The individual fixed effect, \(\eta_i\), in this model likely handles a number of issues that were concerning in part (a); for example, age (you can think of replacing age by year of birth to more clearly see that this is effectively time invariant), motivation, and ability can all reasonably be thought to be time invariant (or close to it). Occupation and industry probably also don’t vary too much over time. You could probably still come up with some limitations here (perhaps the return to motivation or ability tends to increase over time, for example), but at a minimum, it is probably more reasonable to think of this as a causal effect of unions on earnings.

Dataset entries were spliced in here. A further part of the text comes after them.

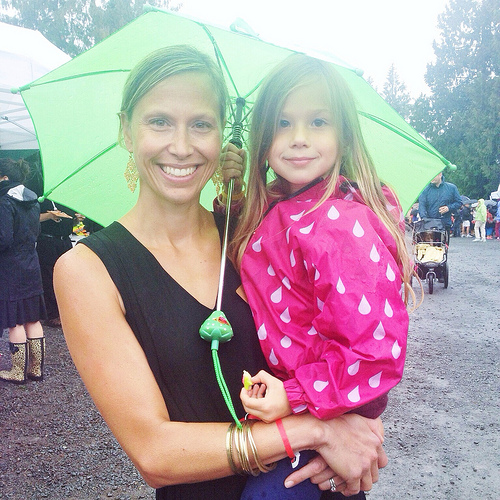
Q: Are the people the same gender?
A: No, they are both male and female.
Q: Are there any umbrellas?
A: Yes, there is an umbrella.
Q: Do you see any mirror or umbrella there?
A: Yes, there is an umbrella.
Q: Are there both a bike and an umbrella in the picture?
A: No, there is an umbrella but no bikes.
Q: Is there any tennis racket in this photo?
A: No, there are no rackets.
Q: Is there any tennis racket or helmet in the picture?
A: No, there are no rackets or helmets.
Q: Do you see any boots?
A: Yes, there are boots.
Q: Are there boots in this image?
A: Yes, there are boots.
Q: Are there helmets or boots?
A: Yes, there are boots.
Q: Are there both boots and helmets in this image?
A: No, there are boots but no helmets.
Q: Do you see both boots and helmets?
A: No, there are boots but no helmets.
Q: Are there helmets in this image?
A: No, there are no helmets.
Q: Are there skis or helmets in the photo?
A: No, there are no helmets or skis.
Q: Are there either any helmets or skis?
A: No, there are no helmets or skis.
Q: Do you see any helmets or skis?
A: No, there are no helmets or skis.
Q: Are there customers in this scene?
A: No, there are no customers.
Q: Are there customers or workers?
A: No, there are no customers or workers.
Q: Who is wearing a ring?
A: The girl is wearing a ring.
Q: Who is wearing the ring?
A: The girl is wearing a ring.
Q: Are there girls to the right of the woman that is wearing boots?
A: Yes, there is a girl to the right of the woman.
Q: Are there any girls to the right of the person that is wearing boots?
A: Yes, there is a girl to the right of the woman.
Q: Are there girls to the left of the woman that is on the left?
A: No, the girl is to the right of the woman.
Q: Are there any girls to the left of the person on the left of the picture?
A: No, the girl is to the right of the woman.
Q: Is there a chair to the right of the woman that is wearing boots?
A: No, there is a girl to the right of the woman.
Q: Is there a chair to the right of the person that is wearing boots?
A: No, there is a girl to the right of the woman.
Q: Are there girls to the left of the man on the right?
A: Yes, there is a girl to the left of the man.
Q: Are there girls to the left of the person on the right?
A: Yes, there is a girl to the left of the man.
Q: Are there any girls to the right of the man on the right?
A: No, the girl is to the left of the man.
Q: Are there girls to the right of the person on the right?
A: No, the girl is to the left of the man.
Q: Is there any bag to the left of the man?
A: No, there is a girl to the left of the man.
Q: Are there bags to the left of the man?
A: No, there is a girl to the left of the man.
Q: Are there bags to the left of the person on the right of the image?
A: No, there is a girl to the left of the man.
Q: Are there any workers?
A: No, there are no workers.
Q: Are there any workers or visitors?
A: No, there are no workers or visitors.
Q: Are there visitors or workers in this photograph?
A: No, there are no workers or visitors.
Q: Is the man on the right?
A: Yes, the man is on the right of the image.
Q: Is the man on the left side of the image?
A: No, the man is on the right of the image.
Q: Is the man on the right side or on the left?
A: The man is on the right of the image.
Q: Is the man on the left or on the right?
A: The man is on the right of the image.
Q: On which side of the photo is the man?
A: The man is on the right of the image.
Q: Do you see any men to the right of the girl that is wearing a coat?
A: Yes, there is a man to the right of the girl.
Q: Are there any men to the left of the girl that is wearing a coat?
A: No, the man is to the right of the girl.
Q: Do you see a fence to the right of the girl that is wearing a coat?
A: No, there is a man to the right of the girl.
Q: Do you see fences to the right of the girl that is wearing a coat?
A: No, there is a man to the right of the girl.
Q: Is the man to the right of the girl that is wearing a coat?
A: Yes, the man is to the right of the girl.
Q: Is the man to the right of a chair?
A: No, the man is to the right of the girl.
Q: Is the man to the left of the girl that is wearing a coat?
A: No, the man is to the right of the girl.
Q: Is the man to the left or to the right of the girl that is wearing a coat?
A: The man is to the right of the girl.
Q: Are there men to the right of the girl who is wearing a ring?
A: Yes, there is a man to the right of the girl.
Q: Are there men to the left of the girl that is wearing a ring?
A: No, the man is to the right of the girl.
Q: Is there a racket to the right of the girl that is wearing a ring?
A: No, there is a man to the right of the girl.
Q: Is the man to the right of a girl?
A: Yes, the man is to the right of a girl.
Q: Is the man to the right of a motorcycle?
A: No, the man is to the right of a girl.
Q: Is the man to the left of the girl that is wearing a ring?
A: No, the man is to the right of the girl.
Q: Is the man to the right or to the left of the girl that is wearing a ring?
A: The man is to the right of the girl.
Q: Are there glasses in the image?
A: No, there are no glasses.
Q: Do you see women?
A: Yes, there is a woman.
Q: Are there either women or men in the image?
A: Yes, there is a woman.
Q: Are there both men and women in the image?
A: Yes, there are both a woman and a man.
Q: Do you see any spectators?
A: No, there are no spectators.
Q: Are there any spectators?
A: No, there are no spectators.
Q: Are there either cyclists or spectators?
A: No, there are no spectators or cyclists.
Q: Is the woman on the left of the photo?
A: Yes, the woman is on the left of the image.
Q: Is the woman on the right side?
A: No, the woman is on the left of the image.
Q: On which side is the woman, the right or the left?
A: The woman is on the left of the image.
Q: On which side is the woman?
A: The woman is on the left of the image.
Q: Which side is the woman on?
A: The woman is on the left of the image.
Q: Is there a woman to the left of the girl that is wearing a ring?
A: Yes, there is a woman to the left of the girl.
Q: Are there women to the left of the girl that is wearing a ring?
A: Yes, there is a woman to the left of the girl.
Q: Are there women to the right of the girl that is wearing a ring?
A: No, the woman is to the left of the girl.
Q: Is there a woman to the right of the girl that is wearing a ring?
A: No, the woman is to the left of the girl.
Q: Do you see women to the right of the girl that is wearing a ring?
A: No, the woman is to the left of the girl.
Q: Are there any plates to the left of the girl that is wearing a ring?
A: No, there is a woman to the left of the girl.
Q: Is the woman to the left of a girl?
A: Yes, the woman is to the left of a girl.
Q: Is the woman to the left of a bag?
A: No, the woman is to the left of a girl.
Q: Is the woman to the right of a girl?
A: No, the woman is to the left of a girl.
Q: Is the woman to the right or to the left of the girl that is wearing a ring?
A: The woman is to the left of the girl.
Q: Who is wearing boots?
A: The woman is wearing boots.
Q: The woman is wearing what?
A: The woman is wearing boots.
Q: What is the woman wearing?
A: The woman is wearing boots.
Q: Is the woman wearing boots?
A: Yes, the woman is wearing boots.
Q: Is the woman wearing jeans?
A: No, the woman is wearing boots.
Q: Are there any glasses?
A: No, there are no glasses.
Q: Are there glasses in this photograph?
A: No, there are no glasses.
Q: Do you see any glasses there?
A: No, there are no glasses.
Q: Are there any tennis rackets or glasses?
A: No, there are no glasses or tennis rackets.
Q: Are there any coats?
A: Yes, there is a coat.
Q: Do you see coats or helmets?
A: Yes, there is a coat.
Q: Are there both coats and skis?
A: No, there is a coat but no skis.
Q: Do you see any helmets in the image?
A: No, there are no helmets.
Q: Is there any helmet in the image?
A: No, there are no helmets.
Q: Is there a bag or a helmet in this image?
A: No, there are no helmets or bags.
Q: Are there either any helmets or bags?
A: No, there are no helmets or bags.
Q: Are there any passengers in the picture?
A: No, there are no passengers.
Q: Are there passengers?
A: No, there are no passengers.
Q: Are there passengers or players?
A: No, there are no passengers or players.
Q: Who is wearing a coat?
A: The girl is wearing a coat.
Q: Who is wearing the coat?
A: The girl is wearing a coat.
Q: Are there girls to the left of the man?
A: Yes, there is a girl to the left of the man.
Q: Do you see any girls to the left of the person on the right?
A: Yes, there is a girl to the left of the man.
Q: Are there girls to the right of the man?
A: No, the girl is to the left of the man.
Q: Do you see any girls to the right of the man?
A: No, the girl is to the left of the man.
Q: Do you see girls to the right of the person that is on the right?
A: No, the girl is to the left of the man.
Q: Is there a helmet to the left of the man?
A: No, there is a girl to the left of the man.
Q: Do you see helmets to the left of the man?
A: No, there is a girl to the left of the man.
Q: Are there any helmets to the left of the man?
A: No, there is a girl to the left of the man.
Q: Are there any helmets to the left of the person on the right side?
A: No, there is a girl to the left of the man.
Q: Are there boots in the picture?
A: Yes, there are boots.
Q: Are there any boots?
A: Yes, there are boots.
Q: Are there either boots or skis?
A: Yes, there are boots.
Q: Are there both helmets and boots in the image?
A: No, there are boots but no helmets.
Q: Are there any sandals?
A: No, there are no sandals.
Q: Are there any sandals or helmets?
A: No, there are no sandals or helmets.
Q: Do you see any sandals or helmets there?
A: No, there are no sandals or helmets.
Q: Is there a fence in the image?
A: No, there are no fences.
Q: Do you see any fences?
A: No, there are no fences.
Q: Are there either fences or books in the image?
A: No, there are no fences or books.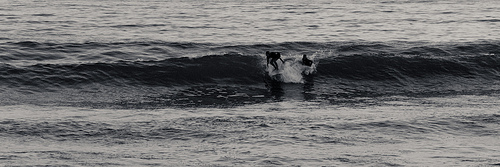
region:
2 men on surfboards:
[266, 30, 353, 95]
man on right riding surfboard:
[298, 45, 320, 91]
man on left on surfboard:
[251, 43, 283, 95]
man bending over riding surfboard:
[259, 32, 292, 116]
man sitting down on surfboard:
[298, 47, 325, 89]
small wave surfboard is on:
[354, 52, 423, 118]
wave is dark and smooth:
[49, 51, 132, 108]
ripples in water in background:
[125, 17, 200, 42]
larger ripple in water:
[35, 45, 83, 91]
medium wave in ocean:
[176, 36, 228, 145]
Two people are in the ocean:
[233, 27, 353, 93]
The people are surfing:
[197, 23, 369, 107]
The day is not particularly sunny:
[29, 9, 491, 153]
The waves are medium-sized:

One disadvantage of this sort of regression is that there is probably not much variation in union status over time (i.e., most people that are in a union stay in from year to year; and most people not in a union stay out from year to year). This may lead to imprecise estimates of \(\alpha\). If you were to take this application very seriously, you would probably also need to think carefully about *why* the people that switch are actually switching.

**Part (c)**

It is unlikely that this strategy would work. While it is probably reasonable to think that birthday is uncorrelated with the error term (so that the exogeneity condition holds), it seems very unlikely that birthday is correlated with union status (this would suggest that the relevance condition would not hold).